**Assignment:**
Using the records below, output the stretch that opens with the line containing "37 728 2.72" and closes with the line containing "112 156 4.53", exactly and including both lines, with nothing more.

**Provided entries:**
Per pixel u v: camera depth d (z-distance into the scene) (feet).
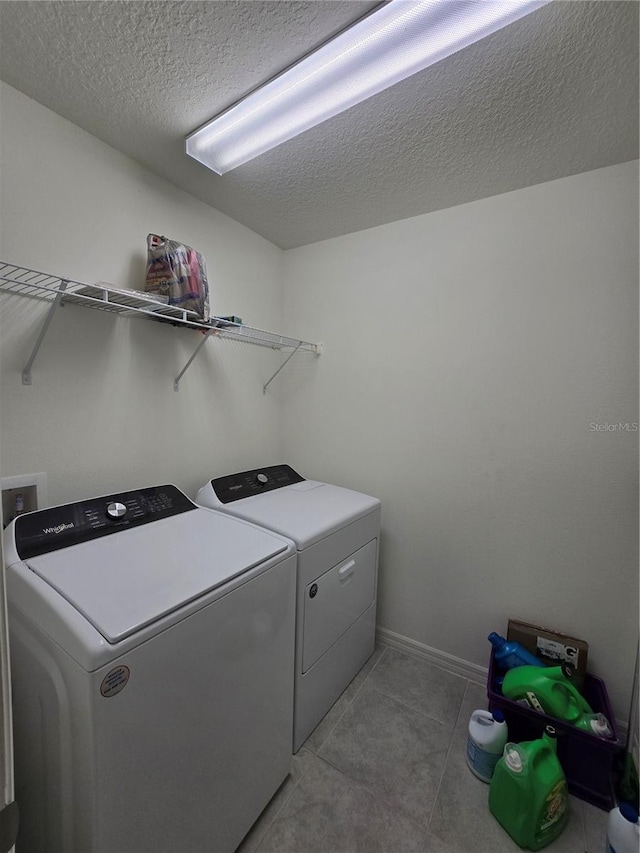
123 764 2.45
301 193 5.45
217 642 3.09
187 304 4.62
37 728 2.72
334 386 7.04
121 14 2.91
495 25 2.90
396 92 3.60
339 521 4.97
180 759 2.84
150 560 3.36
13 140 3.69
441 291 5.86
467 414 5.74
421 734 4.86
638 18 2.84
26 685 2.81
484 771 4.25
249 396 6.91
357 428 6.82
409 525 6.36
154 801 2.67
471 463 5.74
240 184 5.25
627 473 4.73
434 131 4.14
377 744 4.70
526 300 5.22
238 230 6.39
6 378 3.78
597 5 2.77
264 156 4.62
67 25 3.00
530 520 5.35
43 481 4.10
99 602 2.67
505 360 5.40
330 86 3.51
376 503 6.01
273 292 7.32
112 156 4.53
--
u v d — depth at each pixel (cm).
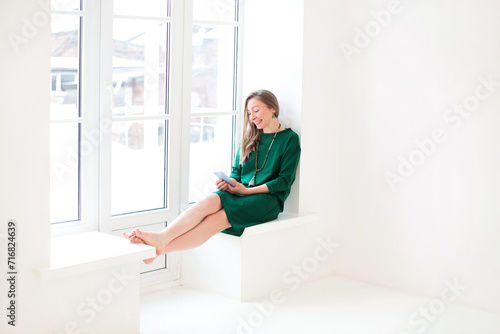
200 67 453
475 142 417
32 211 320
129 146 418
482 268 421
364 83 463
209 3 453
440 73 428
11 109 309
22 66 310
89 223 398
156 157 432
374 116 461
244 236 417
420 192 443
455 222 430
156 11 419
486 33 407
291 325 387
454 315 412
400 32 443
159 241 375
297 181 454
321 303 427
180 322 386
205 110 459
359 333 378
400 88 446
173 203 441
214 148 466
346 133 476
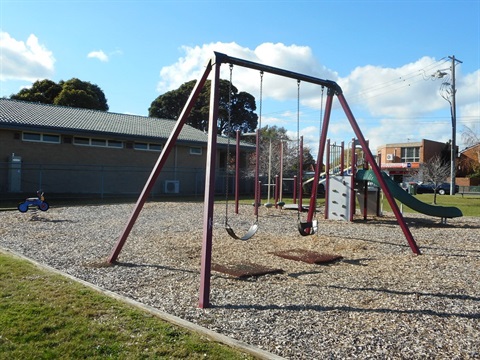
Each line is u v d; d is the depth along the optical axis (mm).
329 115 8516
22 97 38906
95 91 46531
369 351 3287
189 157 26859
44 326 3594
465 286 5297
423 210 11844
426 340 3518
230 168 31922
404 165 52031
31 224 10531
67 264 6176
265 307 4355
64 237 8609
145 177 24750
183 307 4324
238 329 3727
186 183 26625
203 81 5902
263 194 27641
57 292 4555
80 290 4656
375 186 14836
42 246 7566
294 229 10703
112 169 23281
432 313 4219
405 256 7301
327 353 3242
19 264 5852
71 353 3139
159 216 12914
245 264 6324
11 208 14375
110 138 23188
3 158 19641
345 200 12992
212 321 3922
...
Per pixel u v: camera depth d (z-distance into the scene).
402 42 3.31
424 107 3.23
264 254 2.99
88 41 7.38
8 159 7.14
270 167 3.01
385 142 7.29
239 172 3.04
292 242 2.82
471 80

**Expected answer:**
37 728 2.72
334 386 7.04
121 14 2.91
495 25 2.90
396 92 3.60
339 521 4.97
180 759 2.84
150 560 3.36
13 140 3.69
441 291 5.86
467 414 5.74
421 734 4.86
638 18 2.84
26 685 2.81
484 771 4.25
249 396 6.91
357 428 6.82
409 525 6.36
154 801 2.67
471 463 5.74
240 184 5.25
627 473 4.73
434 131 4.14
377 744 4.70
526 300 5.22
238 230 6.39
6 378 3.78
597 5 2.77
264 156 4.62
67 25 3.00
530 520 5.35
43 481 4.10
99 602 2.67
505 360 5.40
330 86 3.51
376 503 6.01
273 292 7.32
112 156 4.53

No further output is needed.